Input material:
*** Block opens ***
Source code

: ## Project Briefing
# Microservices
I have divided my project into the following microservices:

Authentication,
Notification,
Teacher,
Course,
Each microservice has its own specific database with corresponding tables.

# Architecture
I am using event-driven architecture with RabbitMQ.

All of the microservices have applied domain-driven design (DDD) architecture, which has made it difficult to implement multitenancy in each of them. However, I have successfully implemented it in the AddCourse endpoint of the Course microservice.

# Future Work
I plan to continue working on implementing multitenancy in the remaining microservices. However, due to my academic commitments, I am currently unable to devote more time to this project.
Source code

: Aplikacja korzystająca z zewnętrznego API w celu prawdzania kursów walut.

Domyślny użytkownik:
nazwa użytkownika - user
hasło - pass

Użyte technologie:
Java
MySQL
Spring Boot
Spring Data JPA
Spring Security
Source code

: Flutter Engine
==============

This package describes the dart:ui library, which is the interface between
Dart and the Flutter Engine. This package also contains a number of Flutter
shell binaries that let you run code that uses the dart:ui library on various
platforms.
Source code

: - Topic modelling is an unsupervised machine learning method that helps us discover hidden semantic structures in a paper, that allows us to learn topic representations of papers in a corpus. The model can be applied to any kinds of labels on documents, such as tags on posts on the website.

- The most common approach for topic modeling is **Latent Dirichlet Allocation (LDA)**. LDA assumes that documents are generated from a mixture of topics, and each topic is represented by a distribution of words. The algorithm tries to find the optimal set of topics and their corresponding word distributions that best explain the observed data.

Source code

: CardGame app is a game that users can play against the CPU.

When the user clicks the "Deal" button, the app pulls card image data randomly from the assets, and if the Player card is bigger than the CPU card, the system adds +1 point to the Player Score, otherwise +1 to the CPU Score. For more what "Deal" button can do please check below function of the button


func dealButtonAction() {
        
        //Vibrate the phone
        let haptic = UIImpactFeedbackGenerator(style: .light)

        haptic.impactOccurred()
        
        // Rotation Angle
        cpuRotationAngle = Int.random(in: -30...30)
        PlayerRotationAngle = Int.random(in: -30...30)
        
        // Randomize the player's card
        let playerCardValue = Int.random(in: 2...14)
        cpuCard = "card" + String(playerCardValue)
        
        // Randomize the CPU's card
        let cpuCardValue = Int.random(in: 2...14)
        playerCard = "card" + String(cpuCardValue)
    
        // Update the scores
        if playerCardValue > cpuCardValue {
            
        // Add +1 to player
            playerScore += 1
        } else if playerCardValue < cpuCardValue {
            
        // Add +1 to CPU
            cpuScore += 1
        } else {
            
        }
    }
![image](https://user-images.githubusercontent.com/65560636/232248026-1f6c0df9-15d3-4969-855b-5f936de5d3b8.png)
*** Block closes ***
Requirement: Please swap "RabbitMQ" for "Apache Kafka" and write out the whole listing again, leaving everything else unchanged.

Your response:
Source code

: ## Project Briefing
# Microservices
I have divided my project into the following microservices:

Authentication,
Notification,
Teacher,
Course,
Each microservice has its own specific database with corresponding tables.

# Architecture
I am using event-driven architecture with Apache Kafka.

All of the microservices have applied domain-driven design (DDD) architecture, which has made it difficult to implement multitenancy in each of them. However, I have successfully implemented it in the AddCourse endpoint of the Course microservice.

# Future Work
I plan to continue working on implementing multitenancy in the remaining microservices. However, due to my academic commitments, I am currently unable to devote more time to this project.
Source code

: Aplikacja korzystająca z zewnętrznego API w celu prawdzania kursów walut.

Domyślny użytkownik:
nazwa użytkownika - user
hasło - pass

Użyte technologie:
Java
MySQL
Spring Boot
Spring Data JPA
Spring Security
Source code

: Flutter Engine
==============

This package describes the dart:ui library, which is the interface between
Dart and the Flutter Engine. This package also contains a number of Flutter
shell binaries that let you run code that uses the dart:ui library on various
platforms.
Source code

: - Topic modelling is an unsupervised machine learning method that helps us discover hidden semantic structures in a paper, that allows us to learn topic representations of papers in a corpus. The model can be applied to any kinds of labels on documents, such as tags on posts on the website.

- The most common approach for topic modeling is **Latent Dirichlet Allocation (LDA)**. LDA assumes that documents are generated from a mixture of topics, and each topic is represented by a distribution of words. The algorithm tries to find the optimal set of topics and their corresponding word distributions that best explain the observed data.

Source code

: CardGame app is a game that users can play against the CPU.

When the user clicks the "Deal" button, the app pulls card image data randomly from the assets, and if the Player card is bigger than the CPU card, the system adds +1 point to the Player Score, otherwise +1 to the CPU Score. For more what "Deal" button can do please check below function of the button


func dealButtonAction() {
        
        //Vibrate the phone
        let haptic = UIImpactFeedbackGenerator(style: .light)

        haptic.impactOccurred()
        
        // Rotation Angle
        cpuRotationAngle = Int.random(in: -30...30)
        PlayerRotationAngle = Int.random(in: -30...30)
        
        // Randomize the player's card
        let playerCardValue = Int.random(in: 2...14)
        cpuCard = "card" + String(playerCardValue)
        
        // Randomize the CPU's card
        let cpuCardValue = Int.random(in: 2...14)
        playerCard = "card" + String(cpuCardValue)
    
        // Update the scores
        if playerCardValue > cpuCardValue {
            
        // Add +1 to player
            playerScore += 1
        } else if playerCardValue < cpuCardValue {
            
        // Add +1 to CPU
            cpuScore += 1
        } else {
            
        }
    }
![image](https://user-images.githubusercontent.com/65560636/232248026-1f6c0df9-15d3-4969-855b-5f936de5d3b8.png)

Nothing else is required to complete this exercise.